Bonus Covid a rischio in Piemonte, la Ragioneria di Stato blocca il riconoscimento per medici e infermieri

Il bonus Covid per medici e infermieri rischia di saltare in Piemonte: la Ragioneria generale dello Stato ha bloccato l’erogazione riconosciuta al personale sanitario. Il motivo?

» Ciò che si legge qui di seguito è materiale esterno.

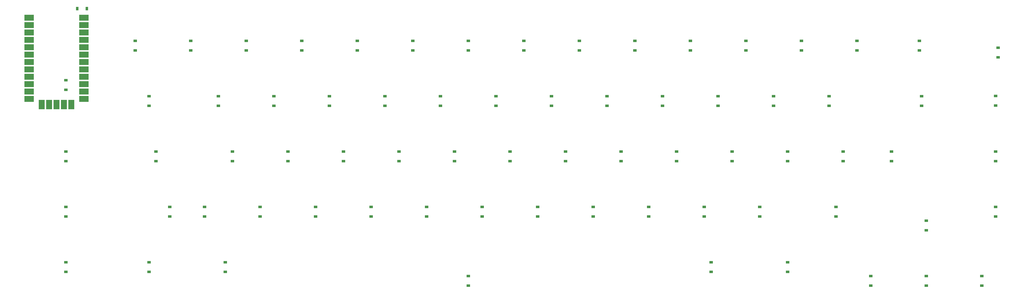
<source format=gbr>
%TF.GenerationSoftware,KiCad,Pcbnew,(6.0.4)*%
%TF.CreationDate,2022-11-05T13:10:03+01:00*%
%TF.ProjectId,65MK,36354d4b-2e6b-4696-9361-645f70636258,rev?*%
%TF.SameCoordinates,Original*%
%TF.FileFunction,Paste,Bot*%
%TF.FilePolarity,Positive*%
%FSLAX46Y46*%
G04 Gerber Fmt 4.6, Leading zero omitted, Abs format (unit mm)*
G04 Created by KiCad (PCBNEW (6.0.4)) date 2022-11-05 13:10:03*
%MOMM*%
%LPD*%
G01*
G04 APERTURE LIST*
%ADD10R,1.200000X0.900000*%
%ADD11R,0.900000X1.200000*%
%ADD12R,3.250000X2.000000*%
%ADD13R,2.000000X3.250000*%
G04 APERTURE END LIST*
D10*
%TO.C,D62*%
X275567436Y-169131250D03*
X275567436Y-165831250D03*
%TD*%
%TO.C,D58*%
X199367436Y-169131250D03*
X199367436Y-165831250D03*
%TD*%
%TO.C,D69*%
X85067436Y-188181250D03*
X85067436Y-184881250D03*
%TD*%
%TO.C,D57*%
X180317436Y-169131250D03*
X180317436Y-165831250D03*
%TD*%
%TO.C,D14*%
X308904936Y-111981250D03*
X308904936Y-108681250D03*
%TD*%
%TO.C,D74*%
X351767436Y-192943750D03*
X351767436Y-189643750D03*
%TD*%
%TO.C,D39*%
X132692436Y-150081250D03*
X132692436Y-146781250D03*
%TD*%
%TO.C,D7*%
X175554936Y-111981250D03*
X175554936Y-108681250D03*
%TD*%
%TO.C,D5*%
X137454936Y-111981250D03*
X137454936Y-108681250D03*
%TD*%
%TO.C,D21*%
X108879936Y-131031250D03*
X108879936Y-127731250D03*
%TD*%
%TO.C,D44*%
X227942436Y-150081250D03*
X227942436Y-146781250D03*
%TD*%
%TO.C,D11*%
X251754936Y-111981250D03*
X251754936Y-108681250D03*
%TD*%
%TO.C,D22*%
X127929936Y-131031250D03*
X127929936Y-127731250D03*
%TD*%
%TO.C,D19*%
X56492436Y-125537500D03*
X56492436Y-122237500D03*
%TD*%
%TO.C,D46*%
X266042436Y-150081250D03*
X266042436Y-146781250D03*
%TD*%
%TO.C,D73*%
X332717436Y-192943750D03*
X332717436Y-189643750D03*
%TD*%
%TO.C,D38*%
X113642436Y-150081250D03*
X113642436Y-146781250D03*
%TD*%
%TO.C,D55*%
X142217436Y-169131250D03*
X142217436Y-165831250D03*
%TD*%
%TO.C,D71*%
X277948686Y-188181250D03*
X277948686Y-184881250D03*
%TD*%
%TO.C,D36*%
X56492436Y-150081250D03*
X56492436Y-146781250D03*
%TD*%
%TO.C,D43*%
X208892436Y-150081250D03*
X208892436Y-146781250D03*
%TD*%
%TO.C,D66*%
X375579936Y-169131250D03*
X375579936Y-165831250D03*
%TD*%
%TO.C,D52*%
X92211186Y-169131250D03*
X92211186Y-165831250D03*
%TD*%
%TO.C,D48*%
X304142436Y-150081250D03*
X304142436Y-146781250D03*
%TD*%
%TO.C,D6*%
X156504936Y-111981250D03*
X156504936Y-108681250D03*
%TD*%
%TO.C,D53*%
X104117436Y-169131250D03*
X104117436Y-165831250D03*
%TD*%
%TO.C,D61*%
X256517436Y-169131250D03*
X256517436Y-165831250D03*
%TD*%
%TO.C,D24*%
X166029936Y-131031250D03*
X166029936Y-127731250D03*
%TD*%
%TO.C,D31*%
X299379936Y-131031250D03*
X299379936Y-127731250D03*
%TD*%
%TO.C,D20*%
X85067436Y-131031250D03*
X85067436Y-127731250D03*
%TD*%
%TO.C,D26*%
X204129936Y-131031250D03*
X204129936Y-127731250D03*
%TD*%
%TO.C,D3*%
X99354936Y-111981250D03*
X99354936Y-108681250D03*
%TD*%
%TO.C,D12*%
X270804936Y-111981250D03*
X270804936Y-108681250D03*
%TD*%
%TO.C,D45*%
X246992436Y-150081250D03*
X246992436Y-146781250D03*
%TD*%
%TO.C,D72*%
X304142436Y-188181250D03*
X304142436Y-184881250D03*
%TD*%
%TO.C,D2*%
X80304936Y-111981250D03*
X80304936Y-108681250D03*
%TD*%
%TO.C,D42*%
X189842436Y-150081250D03*
X189842436Y-146781250D03*
%TD*%
%TO.C,D15*%
X327954936Y-111981250D03*
X327954936Y-108681250D03*
%TD*%
%TO.C,D41*%
X170792436Y-150081250D03*
X170792436Y-146781250D03*
%TD*%
%TO.C,D4*%
X118404936Y-111981250D03*
X118404936Y-108681250D03*
%TD*%
%TO.C,D28*%
X242229936Y-131031250D03*
X242229936Y-127731250D03*
%TD*%
%TO.C,D33*%
X350179936Y-131031250D03*
X350179936Y-127731250D03*
%TD*%
%TO.C,D64*%
X320811186Y-169131250D03*
X320811186Y-165831250D03*
%TD*%
%TO.C,D37*%
X87448686Y-150081250D03*
X87448686Y-146781250D03*
%TD*%
%TO.C,D59*%
X218417436Y-169131250D03*
X218417436Y-165831250D03*
%TD*%
%TO.C,D30*%
X280329936Y-131031250D03*
X280329936Y-127731250D03*
%TD*%
%TO.C,D16*%
X349386186Y-111981250D03*
X349386186Y-108681250D03*
%TD*%
%TO.C,D25*%
X185079936Y-131031250D03*
X185079936Y-127731250D03*
%TD*%
%TO.C,D65*%
X351767436Y-173893750D03*
X351767436Y-170593750D03*
%TD*%
%TO.C,D34*%
X375579936Y-130968750D03*
X375579936Y-127668750D03*
%TD*%
%TO.C,D29*%
X261279936Y-131031250D03*
X261279936Y-127731250D03*
%TD*%
D11*
%TO.C,D1*%
X63698686Y-97631250D03*
X60398686Y-97631250D03*
%TD*%
D10*
%TO.C,D13*%
X289854936Y-111981250D03*
X289854936Y-108681250D03*
%TD*%
%TO.C,D60*%
X237467436Y-169131250D03*
X237467436Y-165831250D03*
%TD*%
%TO.C,D40*%
X151742436Y-150081250D03*
X151742436Y-146781250D03*
%TD*%
%TO.C,D32*%
X318429936Y-131031250D03*
X318429936Y-127731250D03*
%TD*%
%TO.C,D70*%
X111261186Y-188181250D03*
X111261186Y-184881250D03*
%TD*%
%TO.C,D47*%
X285092436Y-150081250D03*
X285092436Y-146781250D03*
%TD*%
%TO.C,D50*%
X375579936Y-150081250D03*
X375579936Y-146781250D03*
%TD*%
%TO.C,D51*%
X56492436Y-169131250D03*
X56492436Y-165831250D03*
%TD*%
%TO.C,D54*%
X123167436Y-169131250D03*
X123167436Y-165831250D03*
%TD*%
%TO.C,D56*%
X161267436Y-169131250D03*
X161267436Y-165831250D03*
%TD*%
%TO.C,D63*%
X294617436Y-169131250D03*
X294617436Y-165831250D03*
%TD*%
%TO.C,D68*%
X56492436Y-188181250D03*
X56492436Y-184881250D03*
%TD*%
%TO.C,D49*%
X323192436Y-150081250D03*
X323192436Y-146781250D03*
%TD*%
%TO.C,D8*%
X194604936Y-111981250D03*
X194604936Y-108681250D03*
%TD*%
%TO.C,D17*%
X376373686Y-114362500D03*
X376373686Y-111062500D03*
%TD*%
D12*
%TO.C,EC1*%
X62715436Y-100729250D03*
X62715436Y-103269250D03*
X62715436Y-105809250D03*
X62715436Y-108349250D03*
X62715436Y-110889250D03*
X62715436Y-113429250D03*
X62715436Y-115969250D03*
X62715436Y-118509250D03*
X62715436Y-121049250D03*
X62715436Y-123589250D03*
X62715436Y-126129250D03*
X62715436Y-128669250D03*
X43919436Y-128669250D03*
X43919436Y-126129250D03*
X43919436Y-123589250D03*
X43919436Y-121049250D03*
X43919436Y-118509250D03*
X43919436Y-115969250D03*
X43919436Y-113429250D03*
X43919436Y-110889250D03*
X43919436Y-108349250D03*
X43919436Y-105809250D03*
X43919436Y-103269250D03*
X43919436Y-100729250D03*
D13*
X58397436Y-130574250D03*
X55857436Y-130574250D03*
X53317436Y-130574250D03*
X50777436Y-130574250D03*
X48237436Y-130574250D03*
%TD*%
D10*
%TO.C,D75*%
X370817436Y-192943750D03*
X370817436Y-189643750D03*
%TD*%
%TO.C,D35*%
X339861186Y-150081250D03*
X339861186Y-146781250D03*
%TD*%
%TO.C,D10*%
X232704936Y-111981250D03*
X232704936Y-108681250D03*
%TD*%
%TO.C,D23*%
X146979936Y-131031250D03*
X146979936Y-127731250D03*
%TD*%
%TO.C,D67*%
X194604936Y-192943750D03*
X194604936Y-189643750D03*
%TD*%
%TO.C,D9*%
X213654936Y-111981250D03*
X213654936Y-108681250D03*
%TD*%
%TO.C,D27*%
X223179936Y-131031250D03*
X223179936Y-127731250D03*
%TD*%
M02*

</source>
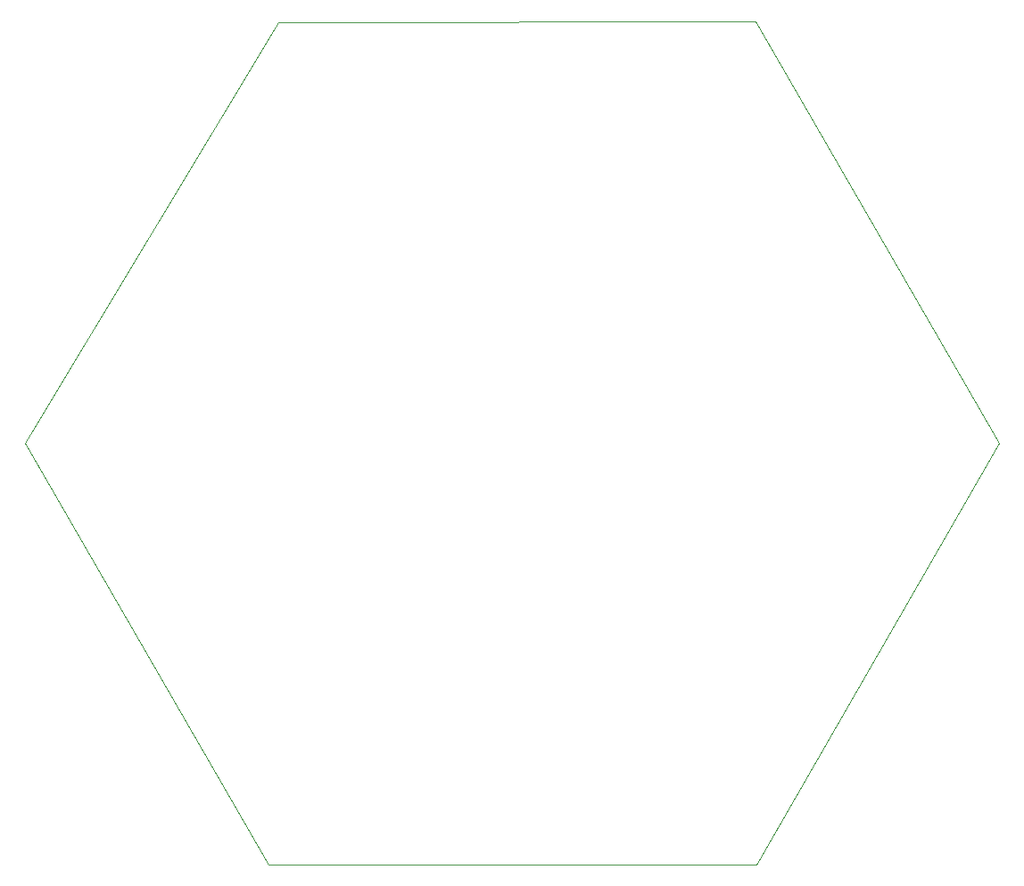
<source format=gbr>
%TF.GenerationSoftware,KiCad,Pcbnew,7.0.10-7.0.10~ubuntu22.04.1*%
%TF.CreationDate,2025-04-20T11:35:09+07:00*%
%TF.ProjectId,Catancenter,43617461-6e63-4656-9e74-65722e6b6963,rev?*%
%TF.SameCoordinates,Original*%
%TF.FileFunction,Profile,NP*%
%FSLAX46Y46*%
G04 Gerber Fmt 4.6, Leading zero omitted, Abs format (unit mm)*
G04 Created by KiCad (PCBNEW 7.0.10-7.0.10~ubuntu22.04.1) date 2025-04-20 11:35:09*
%MOMM*%
%LPD*%
G01*
G04 APERTURE LIST*
%TA.AperFunction,Profile*%
%ADD10C,0.100000*%
%TD*%
G04 APERTURE END LIST*
D10*
X107156857Y-117435808D02*
X130254408Y-77403356D01*
X37753039Y-77373216D02*
X60866454Y-117434127D01*
X107142163Y-37340541D02*
X130254408Y-77403356D01*
X60866454Y-117434127D02*
X107156857Y-117435808D01*
X61821228Y-37414843D02*
X37753039Y-77373216D01*
X61821228Y-37414843D02*
X107142163Y-37340541D01*
M02*

</source>
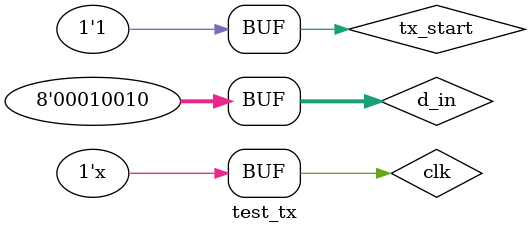
<source format=v>
`timescale 1ns / 1ps


module test_tx;

	// Inputs
	reg clk;
	reg [7:0] d_in;
	reg tx_start;

	// Outputs
	wire tx_done;
	wire tx;

	// Instantiate the Unit Under Test (UUT)
	Tx uut (
		.clk(clk), 
		.d_in(d_in), 
		.tx_start(tx_start), 
		.tx_done(tx_done), 
		.tx(tx)
	);

	always #10
	clk = ~clk;
	
	initial begin
		// Initialize Inputs
		clk = 0;
		d_in = 11110000;
		tx_start = 1;

		// Wait 100 ns for global reset to finish
		#200;
        
		// Add stimulus here
		d_in = 01010101;
		tx_start = 1;

		#200;
        
		// Add stimulus here
		d_in = 10101010;
		tx_start = 1;

		// Wait 100 ns for global reset to finish
		#200;
      

	end
      
endmodule


</source>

I soldi promessi sono troppi e così l’aumento in busta paga – già deliberato dalla Regione – rischia di non arrivare mai ai beneficiari.

Bonus Covid per medici e infermieri: lo stop della Ragioneria dello Stato in Piemonte

Medici, infermieri e tutto il personale sanitario impegnato in prima linea contro l’emergenza Coronavirus rischia di non ricevere il bonus Covid approvato dalla Regione Piemonte. Il riconoscimento economico che sarebbe dovuto arrivare sulle loro buste paga per l’impegno che hanno dimostrato sul lavoro, sopratutto a fronte dei rischi affrontati, non ha ricevuto l’ok della Ragioneria di Stato.

Troppi soldi, è questa la ragione che sta alla base del rifiuto: il bonus Covid per medici e infermieri non può essere erogato in Piemonte per un importo doppio rispetto a quello che riconosciuto dallo Stato centrale.

Per questo motivo è stato deciso di procedere contro la legge regionale piemontese che ha destinato le risorse aggiuntive statali (18 milioni di euro) e regionali (36 milioni di euro) all’incremento dei fondi contrattuali del personale del Servizio sanitario regionale impegnato nella gestione dell’emergenza Covid.

Bonus medici e infermieri a rischio in Piemonte: è polemica

Contro la decisione della Ragioneria dello Stato si è esposto l’assessore alla sanità Luigi Icardi, nonché coordinatore della Commissione Salute della Conferenza delle Regioni.

“È assurdo che la Ragioneria generale dello Stato ci contesti di aver stanziato troppi soldi e metta in discussione il sistema di ripartizione delle risorse definito con le rappresentanze sindacali dei lavoratori”, ha dichiarato Icardi.

Il Piemonte, ha poi spiegato lo stesso, deve essere “libero di premiare chi vuole e come vuole”. Pertanto, ha infine aggiunto, con l’appoggio dei sindacati dei lavoratori e rivolgendosi agli assessori alla Sanità di tutte le Regioni d’Italia, verrà chiesto allo Stato di fare un passo indietro sulla questione.

Così, mentre si preannunciano proteste e scioperi in caso di risposta negativa, Nursing Up, sindacato degli infermieri e delle professioni sanitarie, ha sottoscritto un documento condiviso con gli Ordini provinciali del Piemonte poi al presidente della conferenza Stato-Regioni, Stefano Bonaccini, e al governatore del Piemonte, Alberto Cirio.

Tra le questioni portate all’attenzione: la garanzia che vi siano “risorse economiche per il contratto della sanità finalizzate e sufficienti” per assicurare un’indennità ai professionisti del settore sanitario che hanno assistito e assistono pazienti esponendosi al rischio di contagio.